Well, I guess all this "friendly"-ness use case shall be re-evaluated.

For me an unstable or incubation flag would be more than sufficient, and the build might warn me or optionally fail if I'd use an unstable/incubation level of module.

I can be prepared on my side when I use something unstable and can adopt the change.

Though we have other type of users, who seriously invested in NetBeans Platform. Geertjan probably know the most of them, a survey on their site would be good to have.

Right now there is a possibility to tweak friendliness using Yenta (search it on Google).

Just a sample set of modules, from my own plugin code. These could be real public from 8.0 at least:

"org.netbeans.modules.gsf.testrunner",
"org.netbeans.modules.gsf.testrunner.ui",
"org.netbeans.modules.java.testrunner.ui",
"org.netbeans.modules.junit",
"org.netbeans.modules.junit.ui"



On 07/12/2018 04:11 PM, Peter Nabbefeld wrote:

Hello all,

I personally don't like "Friend" APIs, as really I like the idea of an open, extensible IDE.

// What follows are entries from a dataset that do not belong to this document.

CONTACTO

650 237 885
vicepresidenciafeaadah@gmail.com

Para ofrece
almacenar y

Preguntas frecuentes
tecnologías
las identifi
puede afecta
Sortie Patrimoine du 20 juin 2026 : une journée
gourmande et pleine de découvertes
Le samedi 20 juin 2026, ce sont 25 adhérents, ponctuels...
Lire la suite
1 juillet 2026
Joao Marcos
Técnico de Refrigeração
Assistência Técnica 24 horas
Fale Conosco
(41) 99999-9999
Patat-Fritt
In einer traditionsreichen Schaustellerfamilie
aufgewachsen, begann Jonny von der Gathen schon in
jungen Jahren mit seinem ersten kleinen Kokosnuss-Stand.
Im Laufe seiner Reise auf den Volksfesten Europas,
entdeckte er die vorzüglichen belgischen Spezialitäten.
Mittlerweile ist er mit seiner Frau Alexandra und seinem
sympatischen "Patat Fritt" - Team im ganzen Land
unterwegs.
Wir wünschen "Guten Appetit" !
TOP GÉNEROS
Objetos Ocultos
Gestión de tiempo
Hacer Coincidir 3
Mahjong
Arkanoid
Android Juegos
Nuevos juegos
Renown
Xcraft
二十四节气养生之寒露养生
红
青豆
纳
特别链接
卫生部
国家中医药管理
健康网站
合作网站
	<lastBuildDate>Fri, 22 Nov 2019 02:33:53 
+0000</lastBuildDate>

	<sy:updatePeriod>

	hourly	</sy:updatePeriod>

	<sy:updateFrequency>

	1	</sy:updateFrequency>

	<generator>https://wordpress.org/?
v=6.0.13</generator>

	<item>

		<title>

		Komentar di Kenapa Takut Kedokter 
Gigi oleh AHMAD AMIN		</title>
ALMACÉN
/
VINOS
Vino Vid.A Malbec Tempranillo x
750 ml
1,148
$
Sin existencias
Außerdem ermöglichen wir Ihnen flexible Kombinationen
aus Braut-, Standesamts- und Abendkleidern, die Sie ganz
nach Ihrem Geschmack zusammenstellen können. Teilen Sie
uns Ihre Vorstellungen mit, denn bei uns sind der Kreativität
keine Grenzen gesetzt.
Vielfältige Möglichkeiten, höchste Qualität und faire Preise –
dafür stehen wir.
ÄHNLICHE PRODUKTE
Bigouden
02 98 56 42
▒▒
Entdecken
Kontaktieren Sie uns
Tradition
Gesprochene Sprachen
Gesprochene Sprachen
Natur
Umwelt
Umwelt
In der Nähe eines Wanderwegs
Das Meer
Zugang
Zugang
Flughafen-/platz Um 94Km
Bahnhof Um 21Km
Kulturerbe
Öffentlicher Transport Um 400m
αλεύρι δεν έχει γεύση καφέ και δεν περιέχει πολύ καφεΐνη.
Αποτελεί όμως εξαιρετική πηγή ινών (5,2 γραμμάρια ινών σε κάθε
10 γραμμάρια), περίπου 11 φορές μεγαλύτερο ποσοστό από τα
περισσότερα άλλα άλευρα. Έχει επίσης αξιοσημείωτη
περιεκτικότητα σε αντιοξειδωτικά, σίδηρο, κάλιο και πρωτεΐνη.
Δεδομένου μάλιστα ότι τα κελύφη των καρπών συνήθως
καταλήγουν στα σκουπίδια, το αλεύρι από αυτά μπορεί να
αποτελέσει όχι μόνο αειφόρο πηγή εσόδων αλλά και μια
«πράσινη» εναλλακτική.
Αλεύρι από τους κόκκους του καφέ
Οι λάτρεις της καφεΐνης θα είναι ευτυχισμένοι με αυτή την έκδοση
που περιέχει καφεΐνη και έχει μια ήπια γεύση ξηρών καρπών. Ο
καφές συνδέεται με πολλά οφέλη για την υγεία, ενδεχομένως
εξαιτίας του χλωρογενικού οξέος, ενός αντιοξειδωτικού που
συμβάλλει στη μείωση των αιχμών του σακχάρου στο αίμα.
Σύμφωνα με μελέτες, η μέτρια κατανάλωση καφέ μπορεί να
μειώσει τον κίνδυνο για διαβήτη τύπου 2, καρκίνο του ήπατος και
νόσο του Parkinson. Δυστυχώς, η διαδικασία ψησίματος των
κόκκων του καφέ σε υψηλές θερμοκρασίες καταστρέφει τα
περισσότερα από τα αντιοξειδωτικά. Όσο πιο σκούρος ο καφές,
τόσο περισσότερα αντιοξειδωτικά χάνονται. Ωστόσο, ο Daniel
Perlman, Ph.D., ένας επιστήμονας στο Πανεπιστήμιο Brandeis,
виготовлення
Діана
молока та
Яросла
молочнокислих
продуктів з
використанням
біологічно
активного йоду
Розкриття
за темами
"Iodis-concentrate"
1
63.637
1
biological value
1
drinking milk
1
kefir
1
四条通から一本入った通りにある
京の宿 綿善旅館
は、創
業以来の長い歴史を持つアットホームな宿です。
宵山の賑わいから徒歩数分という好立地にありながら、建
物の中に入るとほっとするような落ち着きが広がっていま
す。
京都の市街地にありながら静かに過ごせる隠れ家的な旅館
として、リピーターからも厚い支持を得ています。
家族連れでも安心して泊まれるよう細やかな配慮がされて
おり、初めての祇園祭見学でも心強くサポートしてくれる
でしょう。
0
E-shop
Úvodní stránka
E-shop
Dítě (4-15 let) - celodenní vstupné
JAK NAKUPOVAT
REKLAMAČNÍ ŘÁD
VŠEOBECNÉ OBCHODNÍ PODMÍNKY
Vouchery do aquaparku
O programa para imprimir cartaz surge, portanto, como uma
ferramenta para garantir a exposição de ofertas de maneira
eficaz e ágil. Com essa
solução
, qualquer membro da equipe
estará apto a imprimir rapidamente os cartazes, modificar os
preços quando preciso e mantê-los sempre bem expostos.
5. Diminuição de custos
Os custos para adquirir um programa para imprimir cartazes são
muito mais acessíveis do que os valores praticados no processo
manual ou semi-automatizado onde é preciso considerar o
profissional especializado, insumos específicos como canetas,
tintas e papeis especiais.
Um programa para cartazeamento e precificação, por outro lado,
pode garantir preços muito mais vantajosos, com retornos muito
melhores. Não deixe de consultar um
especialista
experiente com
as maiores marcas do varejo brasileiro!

From my point of view, Friend APIs make it difficult or impossible to extend NetBeans for personal use: - You have to ask for being added to the friends list. This is especially a problem, if You want to implement some private-use feature, e.g. for Your employer. - Alternatively You could depend on the implementation version; but I don't see how to do that, if You're using Maven. - Third possibility is just patching the modules to remove the friends and make the API public - very ugly, and You have to do it after every update.

OTOH, having a friends-only API leads to fewer dependencies on the API, thus less impact from changes to the API, which makes work easier for the developers, of course.

However, if an API isn't stable, yet, it could also just be flagged as "Under Development", thus telling users of those, that it is subject to change. Also, as it is possible to use default methods in interfaces from Java 8, it should be less of a problem to extend an existing API. But You can use the API on Your own risk without any conflicts.

An exception of course is having APIs only for modularity, if classes are spread over different modules and need an API to interact with each other. In this case the API's purpose is not to integrate extensions, but to split responsibilities - in this case I fully agree these are not for public use.

I'd be interested in comments on this - so, what do You think?